WHAT YOU SHOULD DO
Give back exactly the lines of the entries below from the line with "<source format=gm1>" to the line with "X202000000Y-186000000D01*", inclusive, and only those.

SUPPLIED RECORDS
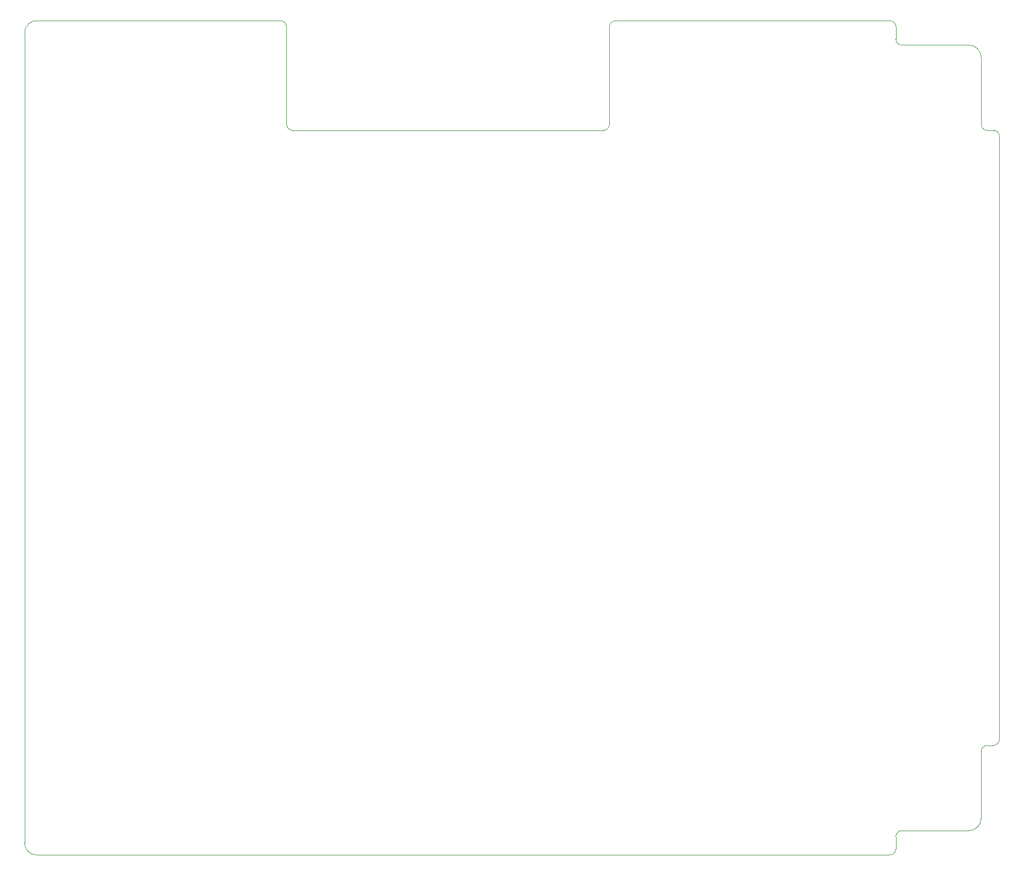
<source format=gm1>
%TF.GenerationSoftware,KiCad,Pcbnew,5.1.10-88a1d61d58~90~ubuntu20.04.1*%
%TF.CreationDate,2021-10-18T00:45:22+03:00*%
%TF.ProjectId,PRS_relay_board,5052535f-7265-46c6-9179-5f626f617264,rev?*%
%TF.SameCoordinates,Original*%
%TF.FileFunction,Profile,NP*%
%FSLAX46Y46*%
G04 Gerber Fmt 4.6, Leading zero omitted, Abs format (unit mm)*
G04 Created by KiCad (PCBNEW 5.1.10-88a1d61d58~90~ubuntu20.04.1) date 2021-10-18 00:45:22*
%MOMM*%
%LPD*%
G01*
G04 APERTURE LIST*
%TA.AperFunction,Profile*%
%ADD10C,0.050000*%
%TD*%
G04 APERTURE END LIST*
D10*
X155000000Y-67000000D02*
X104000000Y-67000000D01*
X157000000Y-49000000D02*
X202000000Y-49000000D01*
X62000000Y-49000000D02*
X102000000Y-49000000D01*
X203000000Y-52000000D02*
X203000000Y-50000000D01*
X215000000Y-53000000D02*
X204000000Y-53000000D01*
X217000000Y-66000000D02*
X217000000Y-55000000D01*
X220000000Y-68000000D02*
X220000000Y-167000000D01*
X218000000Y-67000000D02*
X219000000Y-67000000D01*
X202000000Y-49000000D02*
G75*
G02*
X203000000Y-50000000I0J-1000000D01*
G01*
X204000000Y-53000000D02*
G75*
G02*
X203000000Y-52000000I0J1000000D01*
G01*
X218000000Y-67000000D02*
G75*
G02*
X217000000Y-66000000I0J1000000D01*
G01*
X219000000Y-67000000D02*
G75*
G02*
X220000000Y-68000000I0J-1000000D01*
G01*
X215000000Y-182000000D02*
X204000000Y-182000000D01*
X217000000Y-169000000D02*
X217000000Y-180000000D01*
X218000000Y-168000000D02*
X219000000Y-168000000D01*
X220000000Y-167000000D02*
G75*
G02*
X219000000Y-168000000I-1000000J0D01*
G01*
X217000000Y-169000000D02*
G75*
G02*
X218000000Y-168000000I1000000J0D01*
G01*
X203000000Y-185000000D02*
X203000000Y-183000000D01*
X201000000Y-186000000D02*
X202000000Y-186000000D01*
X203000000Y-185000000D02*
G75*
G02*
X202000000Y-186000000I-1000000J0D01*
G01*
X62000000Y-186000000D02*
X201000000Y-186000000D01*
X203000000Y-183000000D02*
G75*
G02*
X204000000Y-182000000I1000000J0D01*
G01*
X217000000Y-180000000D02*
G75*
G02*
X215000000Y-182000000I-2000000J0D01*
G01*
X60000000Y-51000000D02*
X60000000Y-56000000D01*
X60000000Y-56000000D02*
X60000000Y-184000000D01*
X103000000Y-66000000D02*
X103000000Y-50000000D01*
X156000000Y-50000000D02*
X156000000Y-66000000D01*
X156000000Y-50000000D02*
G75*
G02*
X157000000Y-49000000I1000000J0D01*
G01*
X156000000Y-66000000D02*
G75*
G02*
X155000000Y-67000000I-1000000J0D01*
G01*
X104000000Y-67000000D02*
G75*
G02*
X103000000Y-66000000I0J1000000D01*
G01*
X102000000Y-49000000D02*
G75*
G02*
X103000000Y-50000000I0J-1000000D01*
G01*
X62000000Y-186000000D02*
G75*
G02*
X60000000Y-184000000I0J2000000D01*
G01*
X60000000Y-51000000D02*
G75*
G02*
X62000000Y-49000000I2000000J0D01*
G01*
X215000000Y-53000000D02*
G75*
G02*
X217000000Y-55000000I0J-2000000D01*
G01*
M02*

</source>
* * *
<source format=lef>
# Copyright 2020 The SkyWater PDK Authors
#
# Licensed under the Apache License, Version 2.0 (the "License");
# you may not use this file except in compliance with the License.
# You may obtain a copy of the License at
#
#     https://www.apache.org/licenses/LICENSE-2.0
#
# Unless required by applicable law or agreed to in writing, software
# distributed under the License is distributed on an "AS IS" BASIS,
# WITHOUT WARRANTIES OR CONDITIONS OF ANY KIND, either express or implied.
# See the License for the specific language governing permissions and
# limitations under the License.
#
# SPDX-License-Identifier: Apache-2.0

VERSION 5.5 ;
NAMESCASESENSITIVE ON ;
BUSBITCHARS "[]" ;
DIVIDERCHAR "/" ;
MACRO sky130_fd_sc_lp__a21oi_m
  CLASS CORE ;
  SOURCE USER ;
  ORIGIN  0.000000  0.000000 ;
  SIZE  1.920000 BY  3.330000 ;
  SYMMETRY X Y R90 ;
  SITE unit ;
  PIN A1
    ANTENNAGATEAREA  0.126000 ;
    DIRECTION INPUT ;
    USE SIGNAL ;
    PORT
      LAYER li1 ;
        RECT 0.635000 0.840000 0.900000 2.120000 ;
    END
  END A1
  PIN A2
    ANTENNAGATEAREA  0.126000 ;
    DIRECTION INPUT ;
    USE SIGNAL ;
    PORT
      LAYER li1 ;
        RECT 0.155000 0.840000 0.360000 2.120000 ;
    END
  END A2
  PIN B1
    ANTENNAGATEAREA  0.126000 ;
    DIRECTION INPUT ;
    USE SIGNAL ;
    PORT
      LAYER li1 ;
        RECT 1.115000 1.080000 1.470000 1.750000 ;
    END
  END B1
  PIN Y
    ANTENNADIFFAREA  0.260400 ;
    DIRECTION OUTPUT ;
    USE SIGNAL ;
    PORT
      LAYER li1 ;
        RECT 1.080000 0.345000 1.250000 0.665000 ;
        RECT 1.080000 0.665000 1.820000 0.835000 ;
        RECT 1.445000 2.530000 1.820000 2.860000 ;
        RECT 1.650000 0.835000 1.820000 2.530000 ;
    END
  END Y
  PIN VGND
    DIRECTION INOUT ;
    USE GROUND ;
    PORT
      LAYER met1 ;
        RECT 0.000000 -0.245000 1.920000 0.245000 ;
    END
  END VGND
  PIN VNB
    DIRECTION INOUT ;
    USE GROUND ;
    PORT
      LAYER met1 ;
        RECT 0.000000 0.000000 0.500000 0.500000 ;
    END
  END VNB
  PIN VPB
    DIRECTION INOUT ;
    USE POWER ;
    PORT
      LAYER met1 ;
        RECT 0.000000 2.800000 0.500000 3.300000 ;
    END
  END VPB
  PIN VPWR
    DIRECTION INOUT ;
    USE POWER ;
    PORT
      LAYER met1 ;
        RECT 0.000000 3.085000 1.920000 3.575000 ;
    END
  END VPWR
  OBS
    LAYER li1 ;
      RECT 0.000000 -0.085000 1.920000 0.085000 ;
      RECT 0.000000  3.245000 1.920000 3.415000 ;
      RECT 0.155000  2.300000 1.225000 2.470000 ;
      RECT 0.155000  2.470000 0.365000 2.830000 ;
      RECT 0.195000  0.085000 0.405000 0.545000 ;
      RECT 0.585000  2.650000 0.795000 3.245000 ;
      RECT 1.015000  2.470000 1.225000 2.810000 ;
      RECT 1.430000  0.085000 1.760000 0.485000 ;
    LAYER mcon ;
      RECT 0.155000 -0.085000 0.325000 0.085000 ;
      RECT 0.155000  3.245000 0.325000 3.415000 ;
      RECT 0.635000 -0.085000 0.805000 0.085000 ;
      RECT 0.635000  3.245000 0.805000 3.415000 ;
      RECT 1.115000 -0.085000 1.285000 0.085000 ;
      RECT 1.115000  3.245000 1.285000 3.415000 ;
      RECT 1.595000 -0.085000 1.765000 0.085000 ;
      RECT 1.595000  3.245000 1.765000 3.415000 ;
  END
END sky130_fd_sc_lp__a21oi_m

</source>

TASK RESPONSE
<source format=gm1>
%TF.GenerationSoftware,KiCad,Pcbnew,5.1.10-88a1d61d58~90~ubuntu20.04.1*%
%TF.CreationDate,2021-10-18T00:45:22+03:00*%
%TF.ProjectId,PRS_relay_board,5052535f-7265-46c6-9179-5f626f617264,rev?*%
%TF.SameCoordinates,Original*%
%TF.FileFunction,Profile,NP*%
%FSLAX46Y46*%
G04 Gerber Fmt 4.6, Leading zero omitted, Abs format (unit mm)*
G04 Created by KiCad (PCBNEW 5.1.10-88a1d61d58~90~ubuntu20.04.1) date 2021-10-18 00:45:22*
%MOMM*%
%LPD*%
G01*
G04 APERTURE LIST*
%TA.AperFunction,Profile*%
%ADD10C,0.050000*%
%TD*%
G04 APERTURE END LIST*
D10*
X155000000Y-67000000D02*
X104000000Y-67000000D01*
X157000000Y-49000000D02*
X202000000Y-49000000D01*
X62000000Y-49000000D02*
X102000000Y-49000000D01*
X203000000Y-52000000D02*
X203000000Y-50000000D01*
X215000000Y-53000000D02*
X204000000Y-53000000D01*
X217000000Y-66000000D02*
X217000000Y-55000000D01*
X220000000Y-68000000D02*
X220000000Y-167000000D01*
X218000000Y-67000000D02*
X219000000Y-67000000D01*
X202000000Y-49000000D02*
G75*
G02*
X203000000Y-50000000I0J-1000000D01*
G01*
X204000000Y-53000000D02*
G75*
G02*
X203000000Y-52000000I0J1000000D01*
G01*
X218000000Y-67000000D02*
G75*
G02*
X217000000Y-66000000I0J1000000D01*
G01*
X219000000Y-67000000D02*
G75*
G02*
X220000000Y-68000000I0J-1000000D01*
G01*
X215000000Y-182000000D02*
X204000000Y-182000000D01*
X217000000Y-169000000D02*
X217000000Y-180000000D01*
X218000000Y-168000000D02*
X219000000Y-168000000D01*
X220000000Y-167000000D02*
G75*
G02*
X219000000Y-168000000I-1000000J0D01*
G01*
X217000000Y-169000000D02*
G75*
G02*
X218000000Y-168000000I1000000J0D01*
G01*
X203000000Y-185000000D02*
X203000000Y-183000000D01*
X201000000Y-186000000D02*
X202000000Y-186000000D01*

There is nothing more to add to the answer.